Required task A
According to the Derren Brown review, in what year was Derren Brown: Mind Control first broadcast?
Required task B
Drawing on the Derren Brown review, explain how Brown's own view of his abilities differs from the impression his acts of mentalism give.
Required task C
Proceed with the Derren Brown review, picking up after its final sentence.

Text excerpt
## BEGIN

Derren Brown, “The Assassin” – Review

“Clearly the best dinner-party guest in history – he’s either a balls-out con artist or the scariest man in Britain.” –Charlie Brooker, Guardian

(INCLUDES SPOILERS)

The British illusionist, mentalist, painter, writer and sceptic, Derren Brown, has often been the master of mindboggling, astonishing feats. Since the first broadcast of his show Derren Brown: Mind Control in 2000, Brown has become progressively more and more famous for his ‘mind reading’ act. Though his acts of mentalism seem psychic or paranormal, Derren Brown claims he has no such abilities and is in fact highly sceptical of those who allege that they do.

Brown describes his latest four-part series The Experiments as a series of “ambitious sociological experiment[s], in which the unwitting subject is a single person, a crowd, or even an entire town”. The first episode of the series, entitled The Assassin consists of Brown successfully hypnotising a random member of the public (one highly susceptible to hypnotism) to assassinate a notably famous celebrity. It was impossible to know whether or not something so powerful and dark could actually be carried out. However, like always, Derren Brown doesn’t fail to baffle his audience.

## END

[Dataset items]
## BEGIN

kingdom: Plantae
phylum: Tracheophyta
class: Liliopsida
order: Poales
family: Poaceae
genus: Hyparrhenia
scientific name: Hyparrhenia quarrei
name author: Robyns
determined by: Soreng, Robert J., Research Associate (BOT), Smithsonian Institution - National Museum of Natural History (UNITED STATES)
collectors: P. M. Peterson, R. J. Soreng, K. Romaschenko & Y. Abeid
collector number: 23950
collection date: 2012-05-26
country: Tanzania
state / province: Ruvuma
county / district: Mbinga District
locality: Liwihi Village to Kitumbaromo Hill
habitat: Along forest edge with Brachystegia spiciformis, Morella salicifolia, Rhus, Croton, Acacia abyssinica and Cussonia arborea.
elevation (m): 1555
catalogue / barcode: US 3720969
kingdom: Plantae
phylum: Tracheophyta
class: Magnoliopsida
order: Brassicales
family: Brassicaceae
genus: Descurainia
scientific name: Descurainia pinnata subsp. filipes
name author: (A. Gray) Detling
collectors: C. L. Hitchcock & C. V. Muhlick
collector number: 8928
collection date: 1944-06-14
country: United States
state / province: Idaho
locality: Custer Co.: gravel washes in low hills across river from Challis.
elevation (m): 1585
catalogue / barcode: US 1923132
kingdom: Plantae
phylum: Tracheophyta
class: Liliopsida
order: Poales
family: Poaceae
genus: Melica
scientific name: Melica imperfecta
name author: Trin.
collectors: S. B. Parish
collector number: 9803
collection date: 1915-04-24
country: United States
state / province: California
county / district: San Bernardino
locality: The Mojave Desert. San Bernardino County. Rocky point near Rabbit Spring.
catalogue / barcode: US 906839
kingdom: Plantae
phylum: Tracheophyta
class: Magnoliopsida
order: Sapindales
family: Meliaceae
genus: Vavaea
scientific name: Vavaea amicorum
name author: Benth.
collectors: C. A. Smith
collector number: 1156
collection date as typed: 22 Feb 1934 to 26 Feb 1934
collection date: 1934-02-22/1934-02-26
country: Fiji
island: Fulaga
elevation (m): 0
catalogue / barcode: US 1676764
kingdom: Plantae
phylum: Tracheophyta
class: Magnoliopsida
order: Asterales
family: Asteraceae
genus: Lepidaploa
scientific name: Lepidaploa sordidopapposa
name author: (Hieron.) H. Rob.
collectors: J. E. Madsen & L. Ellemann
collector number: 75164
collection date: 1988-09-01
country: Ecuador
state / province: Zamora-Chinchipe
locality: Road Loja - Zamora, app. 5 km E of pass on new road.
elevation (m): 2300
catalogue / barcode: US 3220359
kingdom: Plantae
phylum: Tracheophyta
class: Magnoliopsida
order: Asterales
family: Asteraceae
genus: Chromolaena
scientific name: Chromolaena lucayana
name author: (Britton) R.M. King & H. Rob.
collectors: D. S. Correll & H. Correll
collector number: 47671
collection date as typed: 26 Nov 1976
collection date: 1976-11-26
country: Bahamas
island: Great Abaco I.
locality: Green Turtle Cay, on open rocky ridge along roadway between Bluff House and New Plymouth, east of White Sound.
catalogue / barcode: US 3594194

## END

Written answer A
2000

Written answer B
His acts of mentalism seem psychic or paranormal. Brown, however, claims he has no such abilities and is highly sceptical of people who say they do.

Written answer C
The idea of The Assassin stems from the assassination of Robert Kennedy. A twenty four year old (when imprisoned) Palestinian refugee is serving a life sentence for the crime committed on the 5th of June, 1968. Sirhan Sirhan, presently confined at the Pleasant Valley State Prison, claims to this day that he has no memory of assassinating Robert Kennedy. In 2011 he was denied parole for the fourteenth time because he hadn’t shown enough remorse despite remaining consistent with his story for 43 years and already having been denied parole 13 times. Not only did Sirhan have no memory of committing the crime, he asserts that there are blanks in his memory from the weeks leading up to the day of the assassination. “It was obvious that he had been programmed to kill Robert Kennedy and programmed to forget that he had been programmed” –the words of defence investigator Robert Blair Kaiser.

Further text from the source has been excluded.